Focus

Le sport féminin au regard des artistes au tournant du XXe siècle
Les politiques du corps
06.08.2024 | Marine Nédélec

Gerda Wegener, Girl and Pug in an Automobile (sketch for front page illustration in Vore Damer, 1927), vers 1927, huile sur toile

N’y allons pas par quatre chemins : le sport moderne a été créé par les hommes et pour les hommes. C’est en 1871, après la défaite face à la Prusse, que débute en France la démocratisation de la pratique sportive. Selon Thierry Terret, la « communauté mâle », alors mise à mal, entend regagner sa virilité. Et, dans cette histoire masculine, les femmes ne sont évidemment pas les bienvenues.

Pourtant, il y a des femmes de sport au tournant du xxe siècle, et même des professionnelles telle la cycliste Amélie Le Gall, connue sous le nom de mademoiselle Lisette. Les femmes sont toutefois exclues de sports virils comme la boxe, contraintes à des pratiques amatrices et d’exhibition, voire reléguées au monde du spectacle. Dans les foires et au cirque, se trouvent ainsi des lutteuses et des femmes de force. Malgré leurs corps exceptionnels, ces dernières n’échappent pas aux assignations de genre : les caractéristiques d’un prétendu éternel féminin servent aux critiques à qualifier leurs pratiques sportives, les rattachant inlassablement à l’esthétique.

Dans la logique eugénique qui domine au tournant du siècle, les femmes ont avant tout pour fonction d’être mères. Le sport constitue en ce sens un danger : il aurait le pouvoir de les transformer en hommes. Les caricatures expriment cette peur de la virilisation des femmes et de l’inversion des genres. De nombreuses œuvres font aussi état d’une histoire fantasmée des pratiques sportives féminines, oscillant entre fiction, sexisme et érotisme.

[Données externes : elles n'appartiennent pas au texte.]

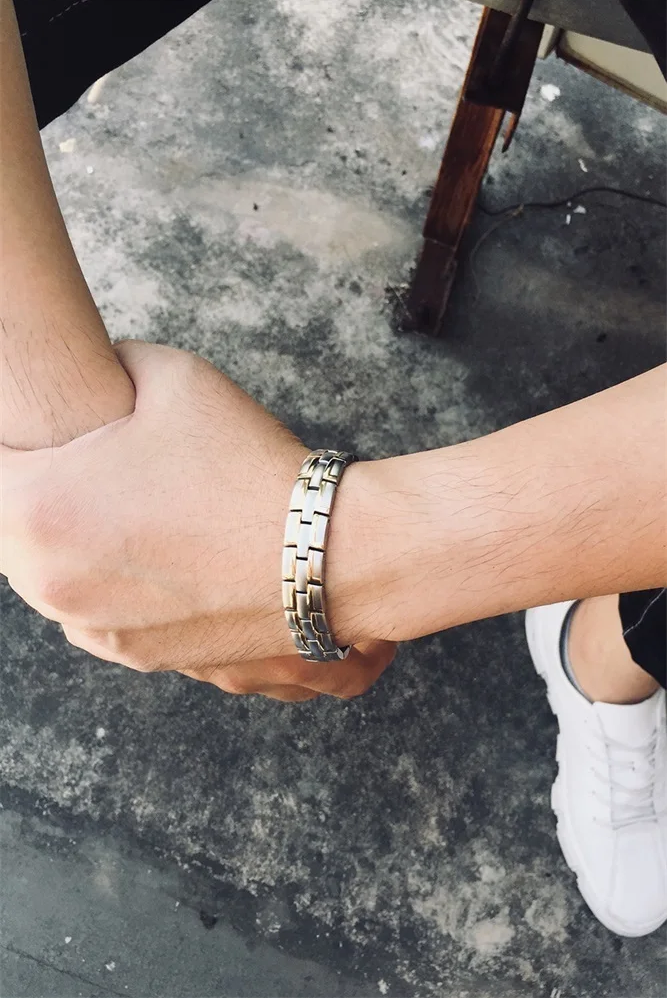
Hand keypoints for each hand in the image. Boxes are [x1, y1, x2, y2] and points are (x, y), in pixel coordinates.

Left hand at [1, 340, 394, 699]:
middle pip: (9, 527)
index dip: (12, 441)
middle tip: (90, 463)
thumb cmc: (249, 469)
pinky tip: (157, 551)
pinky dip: (111, 582)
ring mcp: (93, 631)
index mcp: (39, 512)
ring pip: (51, 574)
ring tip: (130, 508)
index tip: (34, 433)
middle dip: (39, 490)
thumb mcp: (171, 376)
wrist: (329, 559)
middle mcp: (50, 585)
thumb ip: (110, 367)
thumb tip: (97, 371)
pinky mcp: (137, 657)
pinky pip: (95, 612)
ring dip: (71, 542)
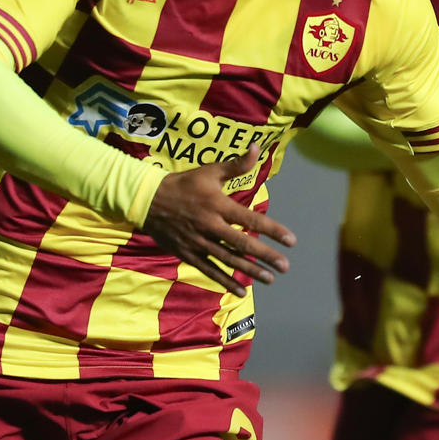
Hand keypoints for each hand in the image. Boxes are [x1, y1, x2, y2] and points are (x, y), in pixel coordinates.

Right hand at [143, 143, 294, 296]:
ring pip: (229, 259)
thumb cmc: (183, 184)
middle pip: (242, 243)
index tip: (291, 240)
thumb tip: (257, 148)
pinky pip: (210, 270)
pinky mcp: (189, 253)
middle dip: (266, 255)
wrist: (147, 200)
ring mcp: (199, 242)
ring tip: (270, 278)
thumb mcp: (209, 171)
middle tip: (285, 266)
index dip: (273, 230)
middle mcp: (210, 225)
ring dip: (250, 270)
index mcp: (218, 205)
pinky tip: (241, 291)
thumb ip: (236, 165)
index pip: (251, 219)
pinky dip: (226, 281)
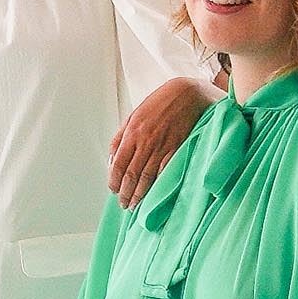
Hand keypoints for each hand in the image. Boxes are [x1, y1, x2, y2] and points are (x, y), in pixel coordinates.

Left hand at [106, 73, 216, 207]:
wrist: (185, 94)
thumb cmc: (159, 103)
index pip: (119, 164)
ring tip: (136, 205)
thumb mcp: (134, 115)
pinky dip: (158, 185)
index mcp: (132, 133)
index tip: (113, 191)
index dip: (115, 181)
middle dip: (126, 192)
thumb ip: (121, 137)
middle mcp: (145, 142)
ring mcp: (162, 146)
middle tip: (124, 204)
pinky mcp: (176, 149)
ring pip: (147, 177)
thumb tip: (112, 159)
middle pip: (132, 174)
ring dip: (140, 194)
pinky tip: (154, 194)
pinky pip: (165, 171)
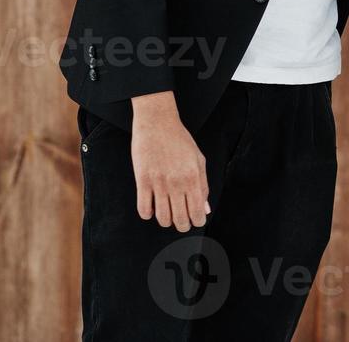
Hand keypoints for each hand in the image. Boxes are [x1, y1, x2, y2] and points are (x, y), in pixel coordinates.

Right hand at [131, 91, 209, 230]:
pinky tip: (152, 207)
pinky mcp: (142, 180)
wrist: (157, 123)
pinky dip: (148, 214)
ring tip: (167, 213)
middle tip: (182, 222)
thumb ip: (203, 185)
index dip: (197, 221)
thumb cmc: (180, 140)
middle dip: (182, 225)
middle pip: (180, 219)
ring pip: (162, 218)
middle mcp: (177, 183)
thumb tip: (205, 208)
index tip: (195, 221)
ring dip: (166, 220)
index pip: (198, 212)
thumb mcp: (198, 159)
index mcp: (193, 178)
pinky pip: (143, 209)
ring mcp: (158, 183)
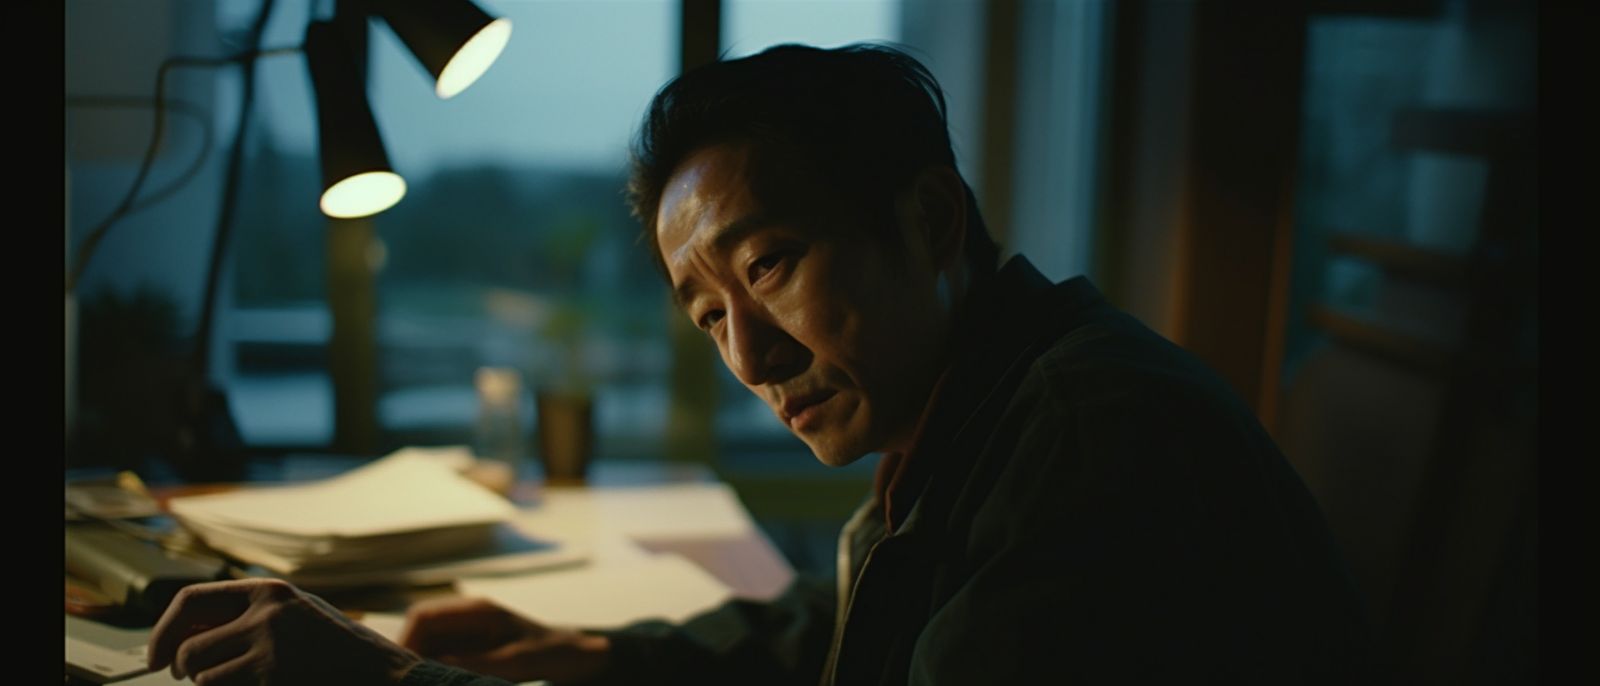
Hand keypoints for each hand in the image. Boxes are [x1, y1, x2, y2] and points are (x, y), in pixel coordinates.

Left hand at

Au début du xxe siècle, Natalia Gontcharova (1881-1962), Renée Sintenis (1888-1965) et Adrienne Jouclard (1882-1972) s’emparent du motif du sport pour mener des recherches plastiques autour de la lumière, du mouvement et de la synthèse. Si leurs œuvres les plus connues dépeignent surtout des hommes, d’autres artistes représentent des femmes. Alors qu’en 1927, des sportives telle Violette Morris participent à des compétitions automobiles ; Gerda Wegener (1886-1940) dessine une élégante coiffée à la garçonne au volant de sa voiture;

Au cours de ces mêmes années 1920, Claude Cahun (1895-1954) se met en scène s’entraînant à la musculation, dans une parodie burlesque. Lotte Laserstein (1898-1993), ayant quant à elle fait la connaissance de Traute Rose, en fait son principal modèle. Elle peint son corps athlétique, non sans ambiguïté érotique. Dans cette même veine, la photographe Frieda Riess (1890-1955) dévoile le corps musclé du boxeur Erich Brandl. Vus par ces femmes, ces corps sportifs féminin et masculin sortent de façon inédite de ce que Laura Mulvey a nommé, en 1975, le « male gaze ».

Se dessine ici le rôle majeur des sports et des arts en tant qu’outils et laboratoires façonnant nos imaginaires. En cela, les récentes études rendant leur visibilité aux femmes dans l’histoire de l’art et du sport sont essentielles. Elles permettent notamment de revoir les critères établis et, comme l’appelle Florys Castan-Vicente, de faire évoluer la définition du sport (et de l’art) pour écrire une histoire plus inclusive.